DUBAI, iNews.id - Pemimpin Hamas Ismail Haniya menegaskan faksi perlawanan yang dipimpinnya bisa fleksibel dalam negosiasi dengan
Israel terkait perang di Gaza. Meski demikian Hamas siap untuk terus berperang.
Negosiasi gencatan senjata kemanusiaan masih berlangsung di Mesir setelah pekan lalu berlangsung di Paris, Prancis. Hamas belum
menentukan sikap atas proposal yang diajukan Israel yakni gencatan senjata selama Ramadan. Selama periode itu, Hamas diminta membebaskan sandera Israel tersisa. Sebagai imbalannya Israel membebaskan ratusan tahanan Palestina.
Hamas sebelumnya menegaskan, Israel harus menghentikan semua serangan serta menarik pasukan dari Gaza. Setelah itu Hamas baru bersedia negosiasi soal pertukaran tahanan. Namun Israel menolak proposal itu, bahkan Perdana Menteri Benjamin Netanyahu menyebutnya sebagai khayalan.

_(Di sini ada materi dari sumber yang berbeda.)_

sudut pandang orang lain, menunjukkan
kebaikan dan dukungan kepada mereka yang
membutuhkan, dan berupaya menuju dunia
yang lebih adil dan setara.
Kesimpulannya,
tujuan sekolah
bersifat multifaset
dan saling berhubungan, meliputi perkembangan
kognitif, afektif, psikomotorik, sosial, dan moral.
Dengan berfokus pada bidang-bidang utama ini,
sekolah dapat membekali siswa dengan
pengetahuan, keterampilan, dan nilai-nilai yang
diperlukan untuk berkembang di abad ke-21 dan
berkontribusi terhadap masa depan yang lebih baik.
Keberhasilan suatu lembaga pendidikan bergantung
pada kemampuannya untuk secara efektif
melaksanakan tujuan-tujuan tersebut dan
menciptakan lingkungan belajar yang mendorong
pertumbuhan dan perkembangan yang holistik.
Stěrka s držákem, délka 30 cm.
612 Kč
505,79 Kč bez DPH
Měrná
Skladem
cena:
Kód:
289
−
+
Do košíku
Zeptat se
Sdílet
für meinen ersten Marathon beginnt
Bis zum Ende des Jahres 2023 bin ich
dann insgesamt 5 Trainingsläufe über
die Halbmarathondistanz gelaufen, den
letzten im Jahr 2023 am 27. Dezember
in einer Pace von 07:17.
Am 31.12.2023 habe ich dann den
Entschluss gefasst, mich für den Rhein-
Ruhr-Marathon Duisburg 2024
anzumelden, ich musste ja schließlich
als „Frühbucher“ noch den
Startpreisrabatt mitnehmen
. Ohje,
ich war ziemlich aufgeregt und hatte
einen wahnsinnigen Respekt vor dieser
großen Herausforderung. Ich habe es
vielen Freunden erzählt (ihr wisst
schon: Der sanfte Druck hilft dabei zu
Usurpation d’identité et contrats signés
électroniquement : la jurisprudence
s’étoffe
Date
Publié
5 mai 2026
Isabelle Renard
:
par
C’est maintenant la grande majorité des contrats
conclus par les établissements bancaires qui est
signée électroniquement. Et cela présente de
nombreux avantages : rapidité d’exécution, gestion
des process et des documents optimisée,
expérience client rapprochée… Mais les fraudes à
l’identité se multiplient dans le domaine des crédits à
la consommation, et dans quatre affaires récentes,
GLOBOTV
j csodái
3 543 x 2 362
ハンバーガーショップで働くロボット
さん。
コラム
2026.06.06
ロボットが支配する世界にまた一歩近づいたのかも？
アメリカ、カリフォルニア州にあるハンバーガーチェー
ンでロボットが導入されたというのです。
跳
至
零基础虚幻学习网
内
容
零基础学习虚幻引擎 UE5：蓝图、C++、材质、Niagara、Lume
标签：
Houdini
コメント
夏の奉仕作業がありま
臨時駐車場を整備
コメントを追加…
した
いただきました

Lebih lanjut Haniya, dalam pidato yang disiarkan di televisi, mendesak poros perlawanan yakni milisi sekutu Iran, seperti Hizbullah Lebanon,
Houthi Yaman, dan Perlawanan Islam di Irak, untuk meningkatkan bantuan terhadap rakyat Palestina di Gaza. Seruan yang sama juga disampaikan untuk negara-negara Arab.
“Adalah tugas negara-negara Arab dan Islam untuk mengambil inisiatif mematahkan konspirasi kelaparan di Gaza”, kata kepala biro politik Hamas itu, merujuk pada kebijakan Israel membuat warga Gaza kelaparan dengan mencegat masuknya bantuan bahan makanan.
Pada kesempatan itu Haniya juga meminta warga Palestina di Yerusalem dan Tepi Barat untuk berbondong-bondong datang ke Masjid Al Aqsa pada hari pertama Ramadhan untuk melaksanakan Sholat Tarawih. 1 Ramadan kemungkinan jatuh pada 10 Maret.
Sebelumnya Israel akan membatasi umat Islam ke Masjid Al Aqsa selama Ramadan. Pembatasan ini diyakini akan memicu bentrokan seperti terjadi pada Ramadan tahun-tahun sebelumnya.